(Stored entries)
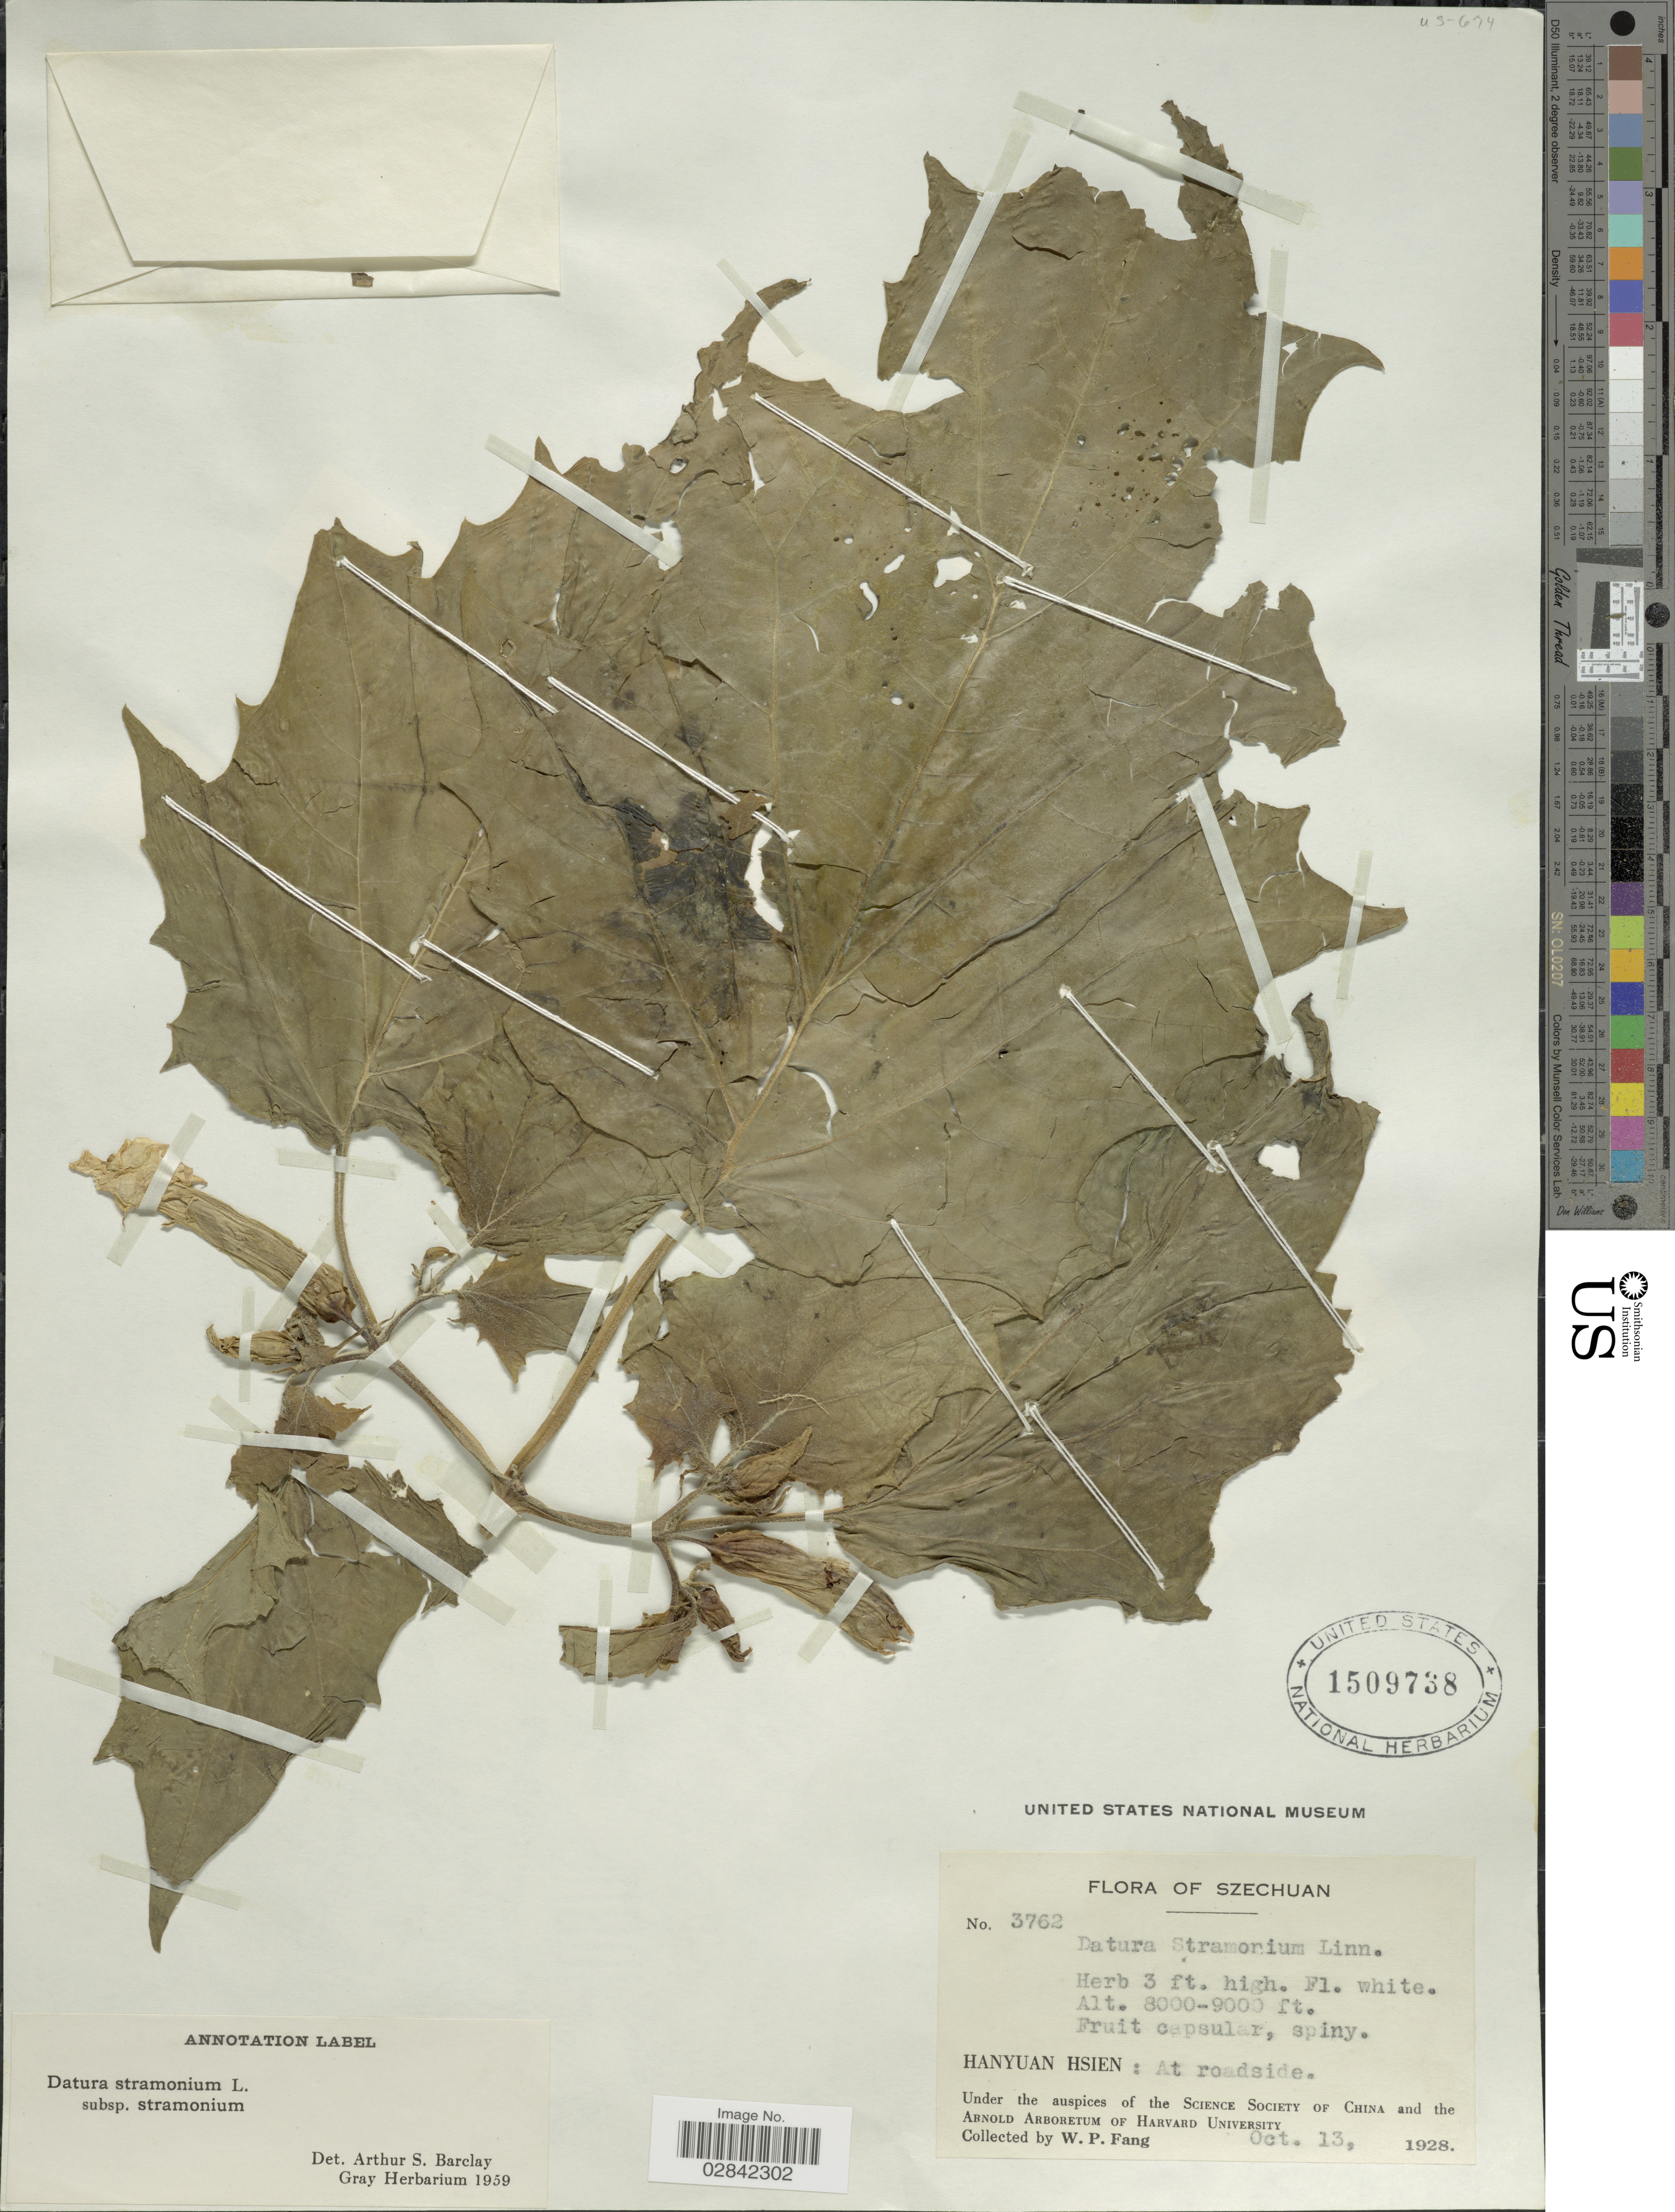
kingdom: Plantae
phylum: Tracheophyta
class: Magnoliopsida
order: Solanales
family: Solanaceae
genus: Datura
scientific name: Datura stramonium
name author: L.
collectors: W. P. Fang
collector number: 3762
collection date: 1928-10-13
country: China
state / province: Sichuan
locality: Szechuan, Hanyuan Hsien: At roadside.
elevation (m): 2438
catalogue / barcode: US 1509738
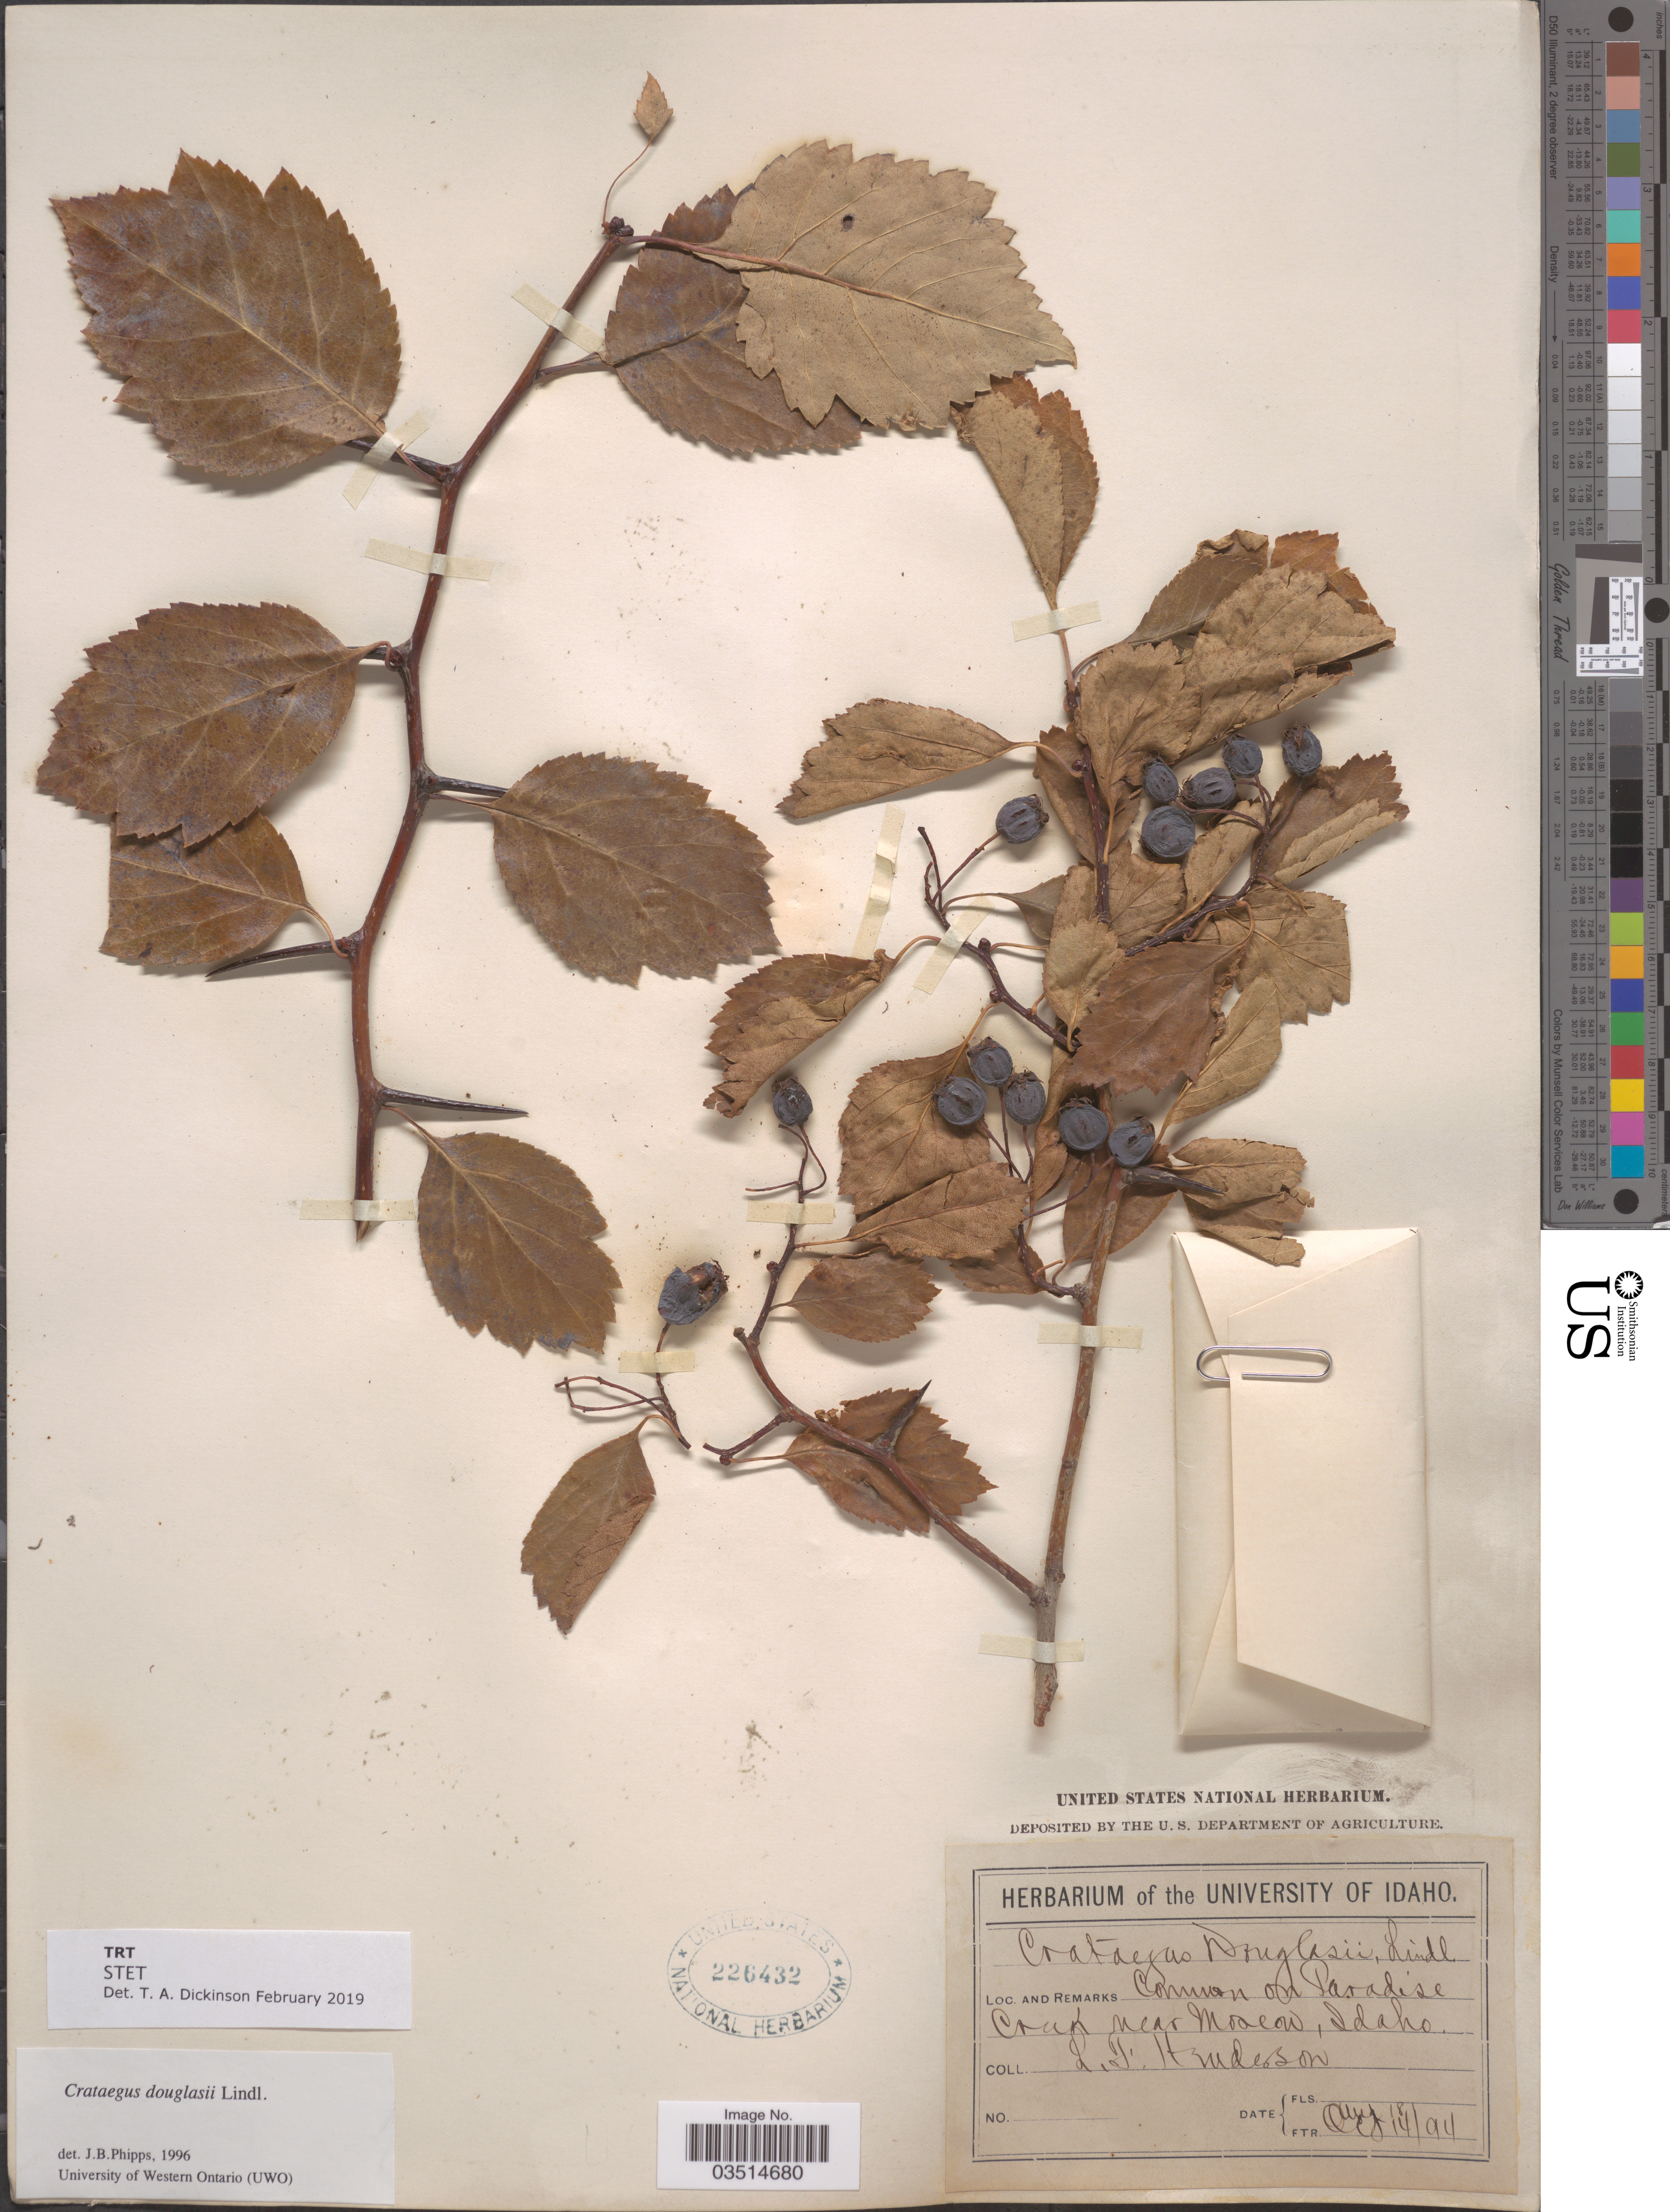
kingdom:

→ **Short task**:
Write out every line of the records again, word for word, leaving out the pictures.

→ **Response to the exercise**:
kingdom: Plantae
phylum: Tracheophyta
class: Magnoliopsida
order: Solanales
family: Solanaceae
genus: Datura
scientific name: Datura stramonium
name author: L.
collectors: W. P. Fang
collector number: 3762
collection date: 1928-10-13
country: China
state / province: Sichuan
locality: Szechuan, Hanyuan Hsien: At roadside.
elevation (m): 2438
catalogue / barcode: US 1509738
kingdom:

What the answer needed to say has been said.